Mehrere Personen wurden aufgrund von Haftbefehlen festgenommen, darunter ein rumänischer Staatsangehöriger wegen Diebstahls und ein französischer Staatsangehöriger wegen Verstoßes gegen das Pflichtversicherungsgesetz.

Foto: Depositphotos

Kehl/Nonnenweier (ost)

Am 4. April 2026 kontrollierte die Bundespolizei einen rumänischen Bürger am Grenzübergang Kehl-Europabrücke. Der junge Mann war mit dem Fernreisebus aus Frankreich nach Deutschland gereist.
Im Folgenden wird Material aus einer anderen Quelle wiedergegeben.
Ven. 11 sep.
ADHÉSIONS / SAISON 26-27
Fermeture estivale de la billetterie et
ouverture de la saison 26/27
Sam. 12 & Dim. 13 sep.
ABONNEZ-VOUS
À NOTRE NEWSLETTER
Bei der Identitätsprüfung stellten die Beamten fest, dass ein Haftbefehl wegen Diebstahls gegen ihn vorlag. Da er die geforderte Geldstrafe nicht begleichen konnte, muss er nun 25 Tage im Gefängnis verbringen.

Auch am 4. April 2026 wurde ein französischer Staatsbürger am Grenzübergang Kehl-Europabrücke von Bundespolizisten festgenommen. Der 22-jährige Mann wurde während einer Kontrolle überprüft. Es wurde festgestellt, dass er wegen eines Verstoßes gegen das Pflichtversicherungsgesetz gesucht wurde. Da er die geforderte Geldstrafe von 2.000 Euro bezahlen konnte, entging er einer Inhaftierung.

Am 3. April 2026 wurde ein französischer Staatsbürger am Grenzübergang Nonnenweier von der Bundespolizei festgenommen. Der 32-jährige Mann wurde gesucht, weil er ohne Fahrerlaubnis gefahren war. Da er die Geldstrafe begleichen konnte, entging er einer 13-tägigen Haftstrafe.